Given text:
···
Is it a good idea/practice to put static shared preferences editor in a utility class so I can call it whenever needed? The method in the utility class would look like this:
public static SharedPreferences.Editor editor (Context context){
    final SharedPreferences sharedPrefs = PreferenceManager.getDefaultSharedPreferences(context);
    return sharedPrefs.edit();
}
and use it like this in different classes:
Utility.editor(mContext).putBoolean(categoryId, true);
Utility.editor(mContext).apply();
                At least I would't say it's a bad idea.
But here is an even better idea: abstract away the Android specific details and create a clean, readable interface for storage access that fits your domain.
e.g:
   interface UserSettings {
      void setAutoReloadEnabled(boolean enabled);
      boolean isAutoReloadEnabled();
     ...
   }
and then implement it using SharedPreferences
 class SharedPreferencesUserSettings implements UserSettings {
   final SharedPreferences sharedPrefs;
   public SharedPreferencesUserSettings(Context ctx) {
      sharedPrefs = ...;
   }
   @Override void setAutoReloadEnabled(boolean enabled) {
        sharedPrefs.editor().putBoolean("...", enabled).commit();
   }
   ...
···
Entries shown:
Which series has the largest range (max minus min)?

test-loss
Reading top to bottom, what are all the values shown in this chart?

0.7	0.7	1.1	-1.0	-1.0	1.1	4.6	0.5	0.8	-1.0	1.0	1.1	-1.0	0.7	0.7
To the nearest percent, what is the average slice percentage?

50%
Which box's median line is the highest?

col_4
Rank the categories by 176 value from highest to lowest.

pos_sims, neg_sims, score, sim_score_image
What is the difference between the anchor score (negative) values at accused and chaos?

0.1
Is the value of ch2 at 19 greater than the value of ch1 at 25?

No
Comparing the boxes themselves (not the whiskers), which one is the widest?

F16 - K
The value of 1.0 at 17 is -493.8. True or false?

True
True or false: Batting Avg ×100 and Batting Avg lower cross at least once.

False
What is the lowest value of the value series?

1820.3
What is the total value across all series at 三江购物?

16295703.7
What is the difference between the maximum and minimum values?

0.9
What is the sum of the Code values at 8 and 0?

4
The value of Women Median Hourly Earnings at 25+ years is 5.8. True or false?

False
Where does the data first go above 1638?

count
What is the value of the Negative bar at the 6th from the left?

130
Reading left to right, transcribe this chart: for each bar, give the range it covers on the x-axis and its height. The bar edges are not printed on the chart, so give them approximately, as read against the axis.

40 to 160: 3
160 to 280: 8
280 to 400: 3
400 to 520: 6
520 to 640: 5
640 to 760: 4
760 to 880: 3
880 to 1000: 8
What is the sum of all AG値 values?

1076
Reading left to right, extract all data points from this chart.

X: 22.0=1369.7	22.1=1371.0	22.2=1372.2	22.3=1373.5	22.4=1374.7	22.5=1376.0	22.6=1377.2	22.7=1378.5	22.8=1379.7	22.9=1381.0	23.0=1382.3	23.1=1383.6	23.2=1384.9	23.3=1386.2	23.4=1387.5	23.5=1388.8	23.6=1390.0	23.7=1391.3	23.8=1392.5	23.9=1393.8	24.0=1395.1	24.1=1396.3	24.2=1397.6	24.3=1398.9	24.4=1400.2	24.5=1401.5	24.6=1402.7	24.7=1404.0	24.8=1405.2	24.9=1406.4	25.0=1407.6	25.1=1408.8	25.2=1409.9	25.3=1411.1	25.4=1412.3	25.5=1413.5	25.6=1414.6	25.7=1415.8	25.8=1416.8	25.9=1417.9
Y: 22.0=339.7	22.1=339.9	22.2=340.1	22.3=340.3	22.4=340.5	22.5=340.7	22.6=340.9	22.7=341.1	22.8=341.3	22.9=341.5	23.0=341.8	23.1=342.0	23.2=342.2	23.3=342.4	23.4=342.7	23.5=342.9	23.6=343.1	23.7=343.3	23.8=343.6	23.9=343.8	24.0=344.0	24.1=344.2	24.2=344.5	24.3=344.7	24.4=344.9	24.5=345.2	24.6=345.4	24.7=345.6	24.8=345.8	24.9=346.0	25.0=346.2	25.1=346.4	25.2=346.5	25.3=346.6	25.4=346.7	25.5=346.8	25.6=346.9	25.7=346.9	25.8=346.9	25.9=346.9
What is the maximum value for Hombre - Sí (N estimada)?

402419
···
Exercise A: In the SharedPreferences text, what does the reply propose as an even better idea than the utility method?
Exercise B: Summarize the SharedPreferences text in two sentences.
Exercise C: Resume the SharedPreferences text from the point where it stops.
The records were taken from a different source than the text.

Result A: Abstracting away the Android-specific details and creating a clean, readable interface for storage access that fits the domain.

Result B: The question asks whether it is good practice to put a static shared preferences editor method in a utility class so it can be called whenever needed. The reply says it is not a bad idea, but it suggests a better one: hide the Android-specific details behind a clean interface for storage access that fits the domain, such as UserSettings, and implement that interface using SharedPreferences.

Result C:
 }
This gives you more readable code and you can actually provide a stub/mock implementation in your tests! If the API of SharedPreferences should change (or when you want to move from using commit to apply or vice-versa, or changing the Tags you used for the preferences) you only have to change it in one File, not everywhere in your code.
But there is more: if you should later decide that SharedPreferences were actually a bad choice, you can switch the implementation to use e.g. a . SQLite Database or ObjectBox instead. Again, without changing the rest of the code.
Needless to say that this might be overkill (aka over-engineering) in certain situations, but in bigger projects this pays out pretty fast.